> **READING PASSAGE**:

[tor-bugs] #6232 [Analysis]: Make entropy-over-time graph

Wed Jul 18 08:58:51 UTC 2012

#6232: Make entropy-over-time graph
-------------------------+--------------------------------------------------
 Reporter:  arma         |          Owner:                
     Type:  enhancement  |         Status:  needs_revision
 Priority:  normal       |      Milestone:                
Component:  Analysis     |        Version:                
 Keywords:               |         Parent:                
   Points:               |   Actualpoints:                
-------------------------+--------------------------------------------------

Comment(by gsathya):

 Replying to [comment:32 karsten]:
 Excellent, more coding!

> **DATA SHOWN**:
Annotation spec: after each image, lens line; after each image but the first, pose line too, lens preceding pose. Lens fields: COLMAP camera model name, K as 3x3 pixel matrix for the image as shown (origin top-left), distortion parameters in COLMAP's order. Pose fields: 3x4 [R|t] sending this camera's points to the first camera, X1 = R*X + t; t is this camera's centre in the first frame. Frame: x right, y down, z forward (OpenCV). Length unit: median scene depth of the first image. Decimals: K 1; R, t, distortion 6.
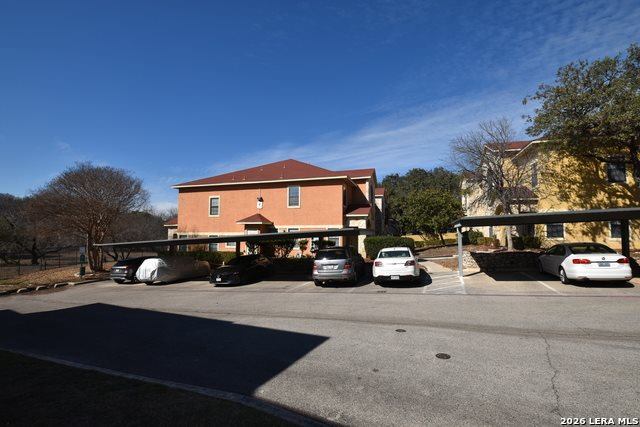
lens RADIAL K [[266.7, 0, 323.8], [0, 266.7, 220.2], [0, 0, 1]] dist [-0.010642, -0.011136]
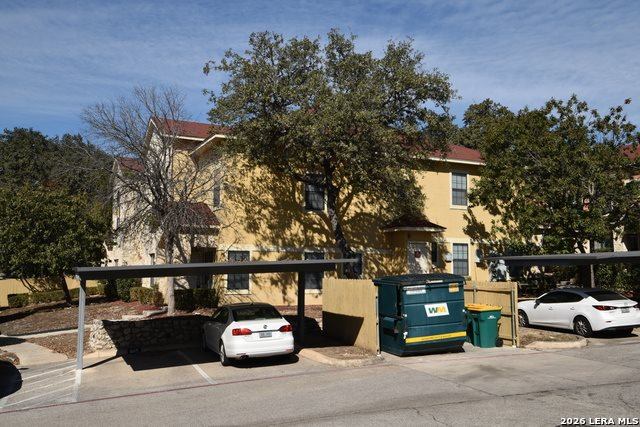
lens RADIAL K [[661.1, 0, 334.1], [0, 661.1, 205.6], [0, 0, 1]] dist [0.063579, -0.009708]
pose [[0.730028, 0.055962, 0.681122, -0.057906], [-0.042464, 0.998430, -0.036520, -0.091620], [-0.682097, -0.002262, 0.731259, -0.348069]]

--

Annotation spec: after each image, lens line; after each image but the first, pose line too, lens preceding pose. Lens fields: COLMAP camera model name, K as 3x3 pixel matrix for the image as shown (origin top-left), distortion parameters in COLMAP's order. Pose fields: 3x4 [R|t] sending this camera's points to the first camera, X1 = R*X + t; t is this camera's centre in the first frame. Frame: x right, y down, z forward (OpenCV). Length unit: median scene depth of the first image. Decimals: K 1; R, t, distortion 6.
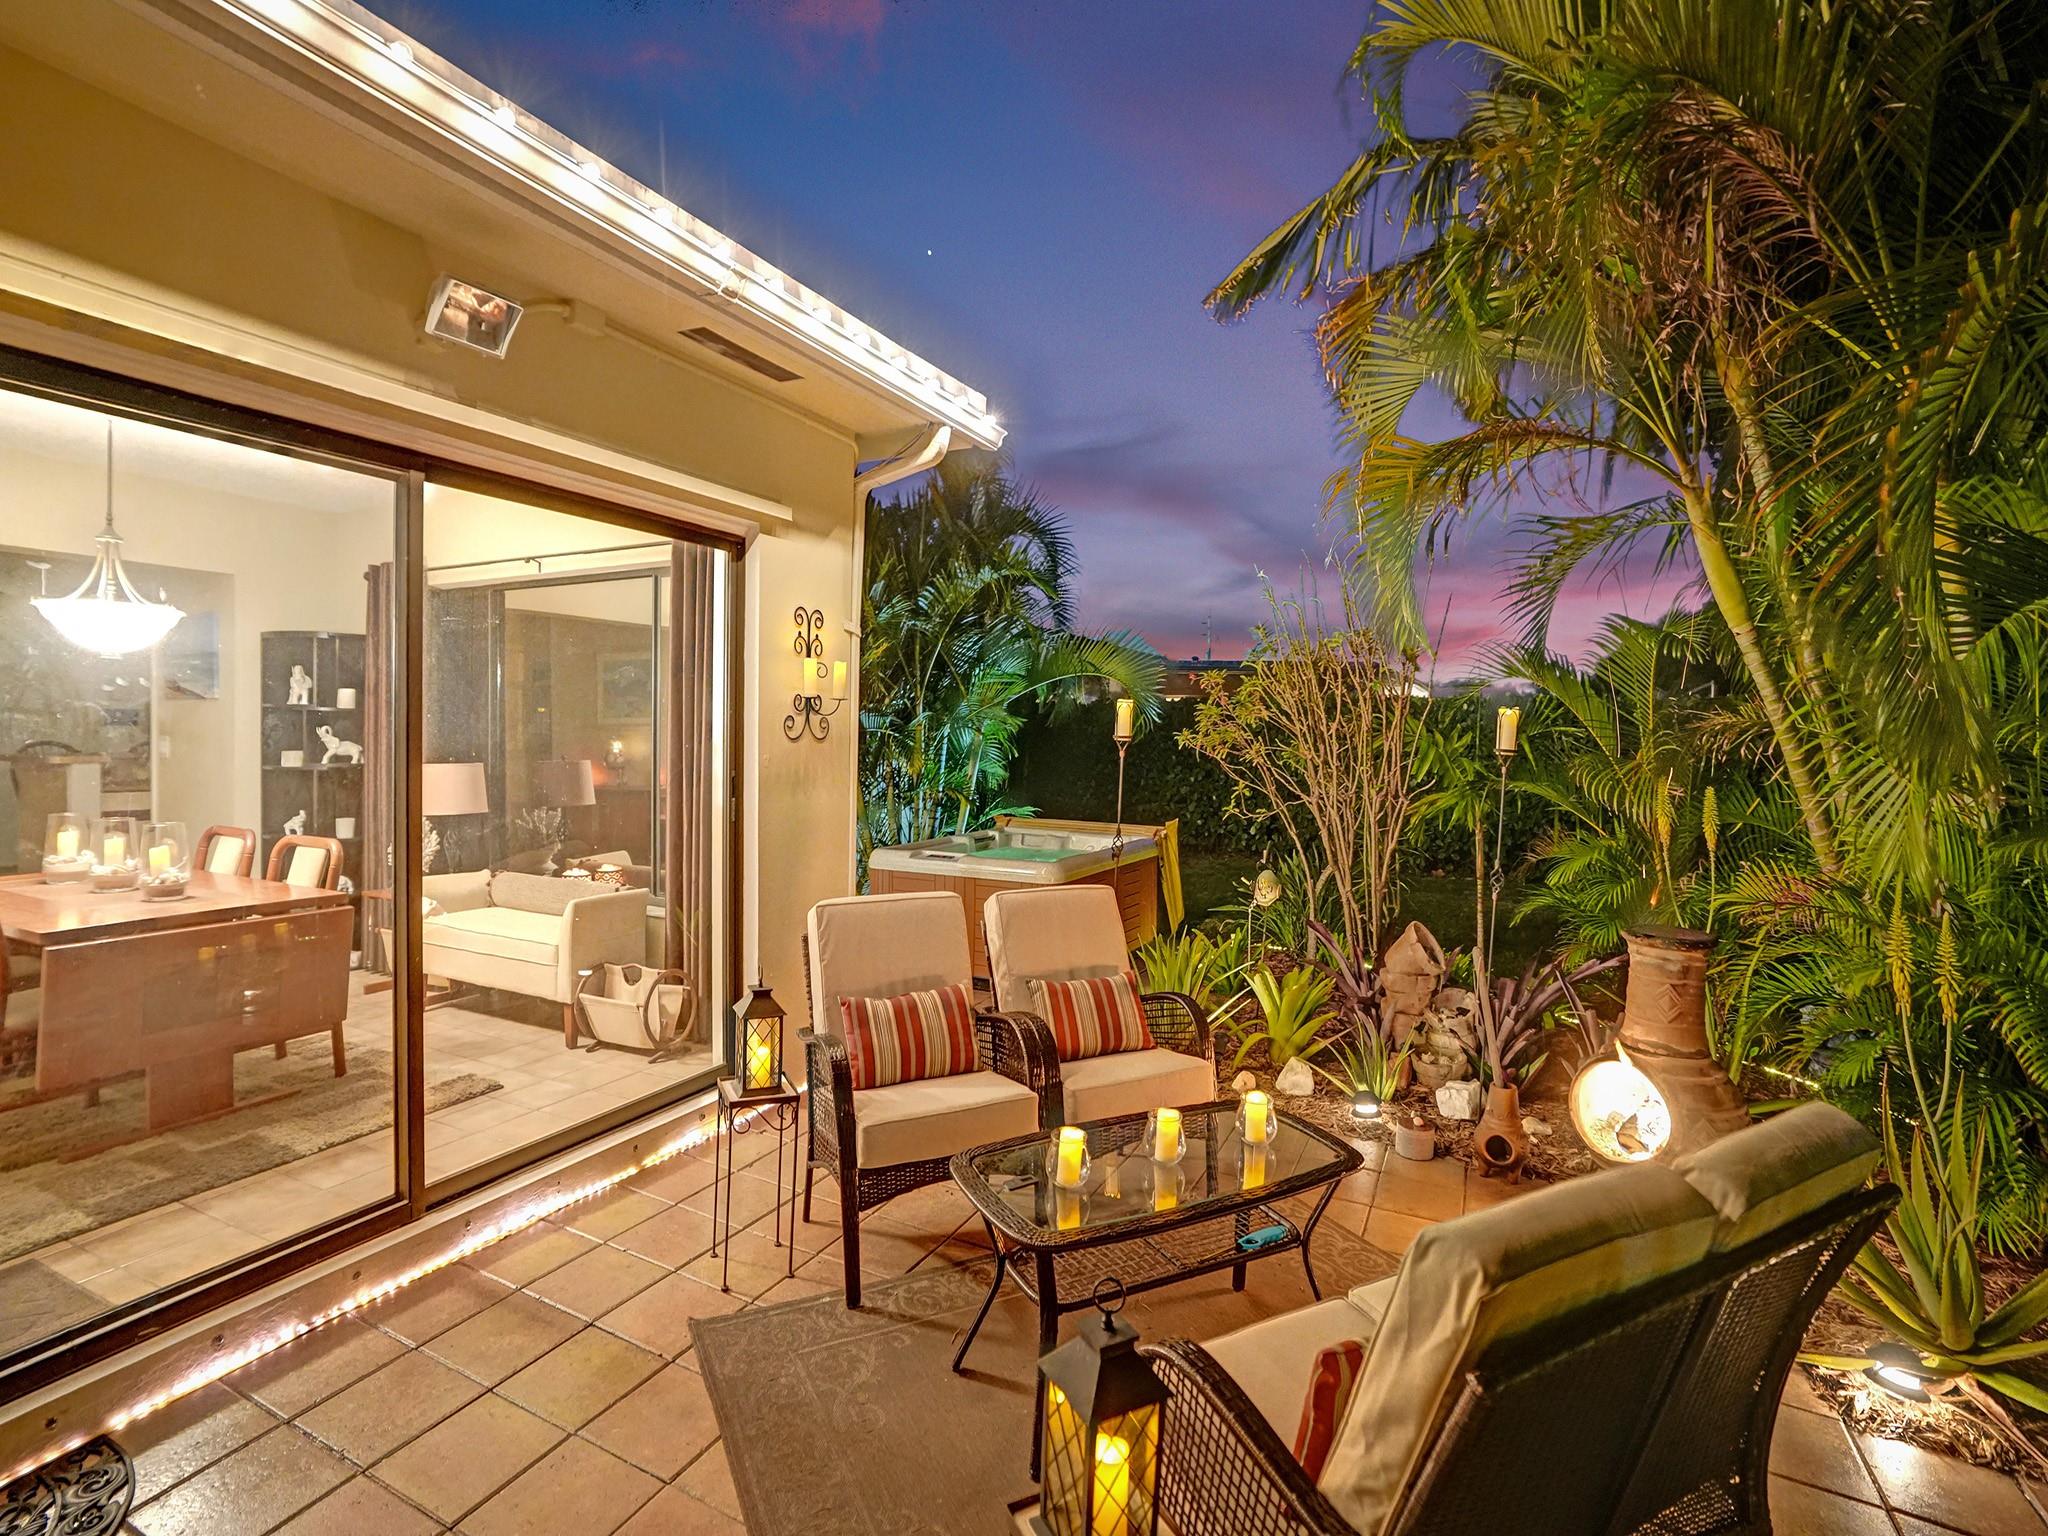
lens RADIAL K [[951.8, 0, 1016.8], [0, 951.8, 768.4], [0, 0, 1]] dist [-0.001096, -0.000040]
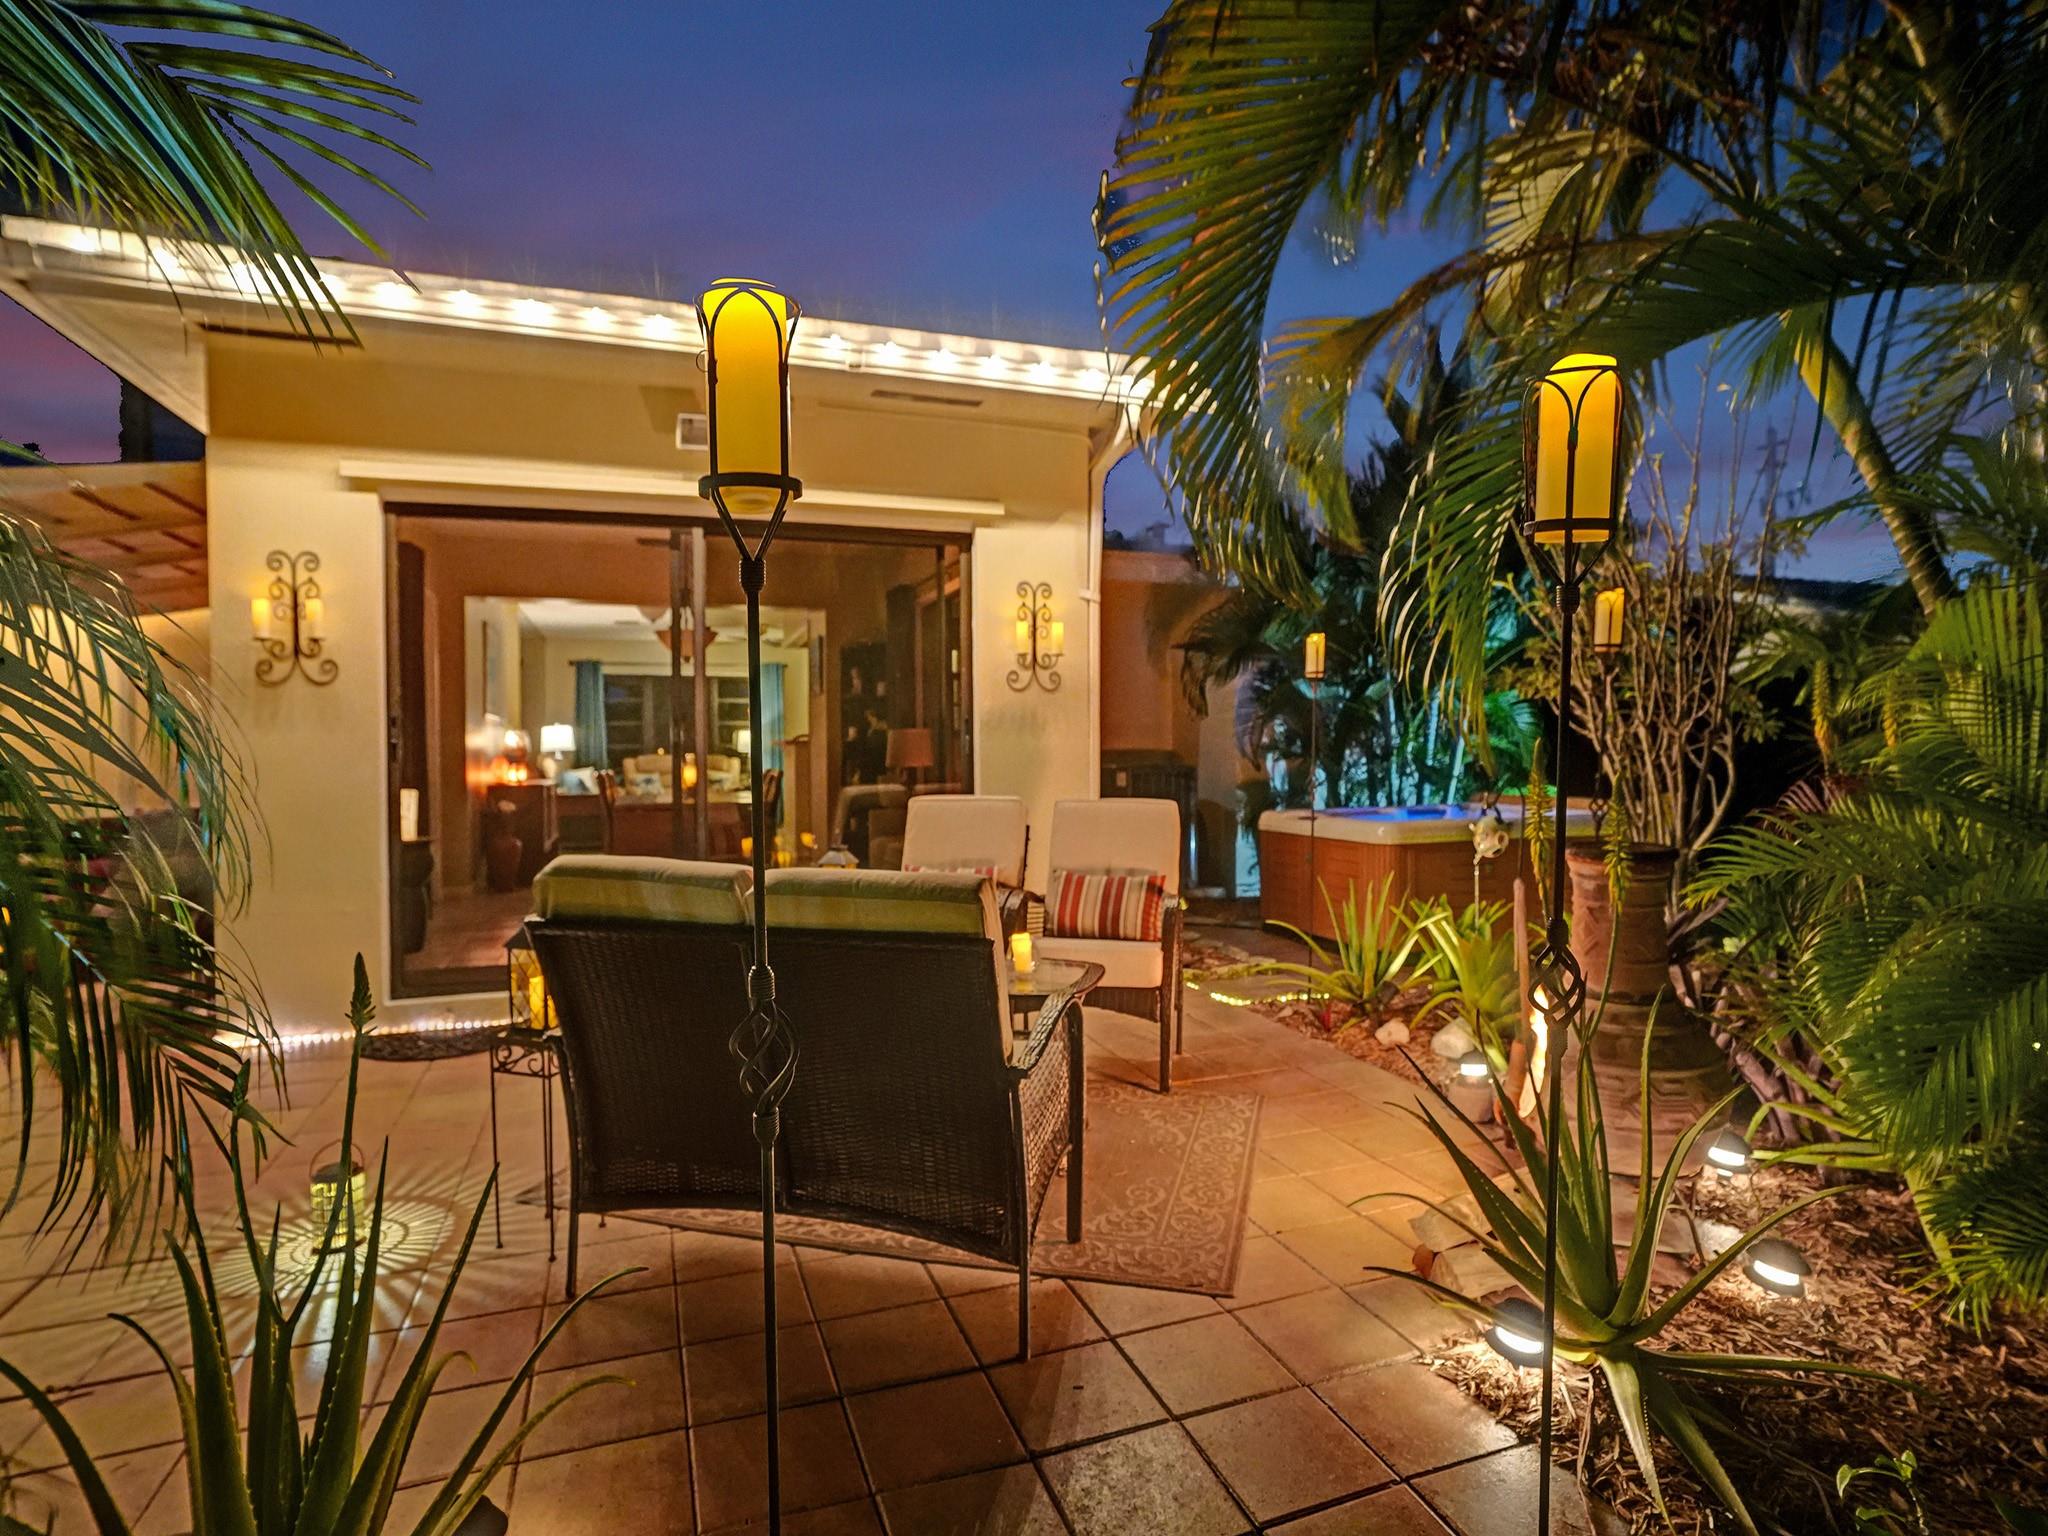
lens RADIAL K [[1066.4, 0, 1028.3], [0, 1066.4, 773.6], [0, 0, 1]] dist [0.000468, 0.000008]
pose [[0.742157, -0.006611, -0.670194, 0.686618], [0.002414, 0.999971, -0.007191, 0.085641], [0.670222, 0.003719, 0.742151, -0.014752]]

> **EXERCISE REQUIREMENTS**:
A) Set down word for word the part of the entropy-graph ticket that begins at the words "#6232: Make entropy-over-time" and stops after "Excellent, more coding!".
B) Carry the entropy-graph ticket forward from its last line, writing what comes next.
The entries play no part in the tasks.

> **ANSWERS GIVEN**:
A)
#6232: Make entropy-over-time graph
-------------------------+--------------------------------------------------
 Reporter:  arma         |          Owner:                
     Type:  enhancement  |         Status:  needs_revision
 Priority:  normal       |      Milestone:                
Component:  Analysis     |        Version:                
 Keywords:               |         Parent:                
   Points:               |   Actualpoints:                
-------------------------+--------------------------------------------------

Comment(by gsathya):

 Replying to [comment:32 karsten]:
 Excellent, more coding!

B)
 > A few comments after re-reading the whole ticket:
 >
 >  - I wonder if entropies based on subsets of Exit and Guard flagged
 relays are correct.  I spent yesterday afternoon on trying to learn how
 path selection really works
 ([https://trac.torproject.org/projects/tor/ticket/5755#comment:11 #5755]).
 I think we'll have to take bandwidth weights as reported in the footer
 section of a consensus into account, too.  Those bandwidth weights
 influence, for example, how to weight the consensus weight of a relay with
 the Exit flag and a relay with Exit ''and'' Guard flag for the exit
 position.  In a consensus published yesterday, the former was weighted
 with Wee=1.0, whereas the latter was weighted with Wed=0.4272.  Similarly,
 bandwidth weights for the guard position were Wgd=0.2864 and Wgg=0.6446,
 so quite different.  If we only look at the Exit ''or'' Guard flag of a
 relay, we might be quite off.  But before we change anything here, I want
 to hear back from Mike or Roger if my understanding of path selection is
 correct.
 >
 >  - The GeoIP database is part of the sources in metrics-tasks.git,
 right?  Can we change that and have users provide their own geoip file?
 I'm worried that the current "a1" madness influences the results, and I'd
 like to swap the current database with the one from February which didn't
 have "a1" relays all over.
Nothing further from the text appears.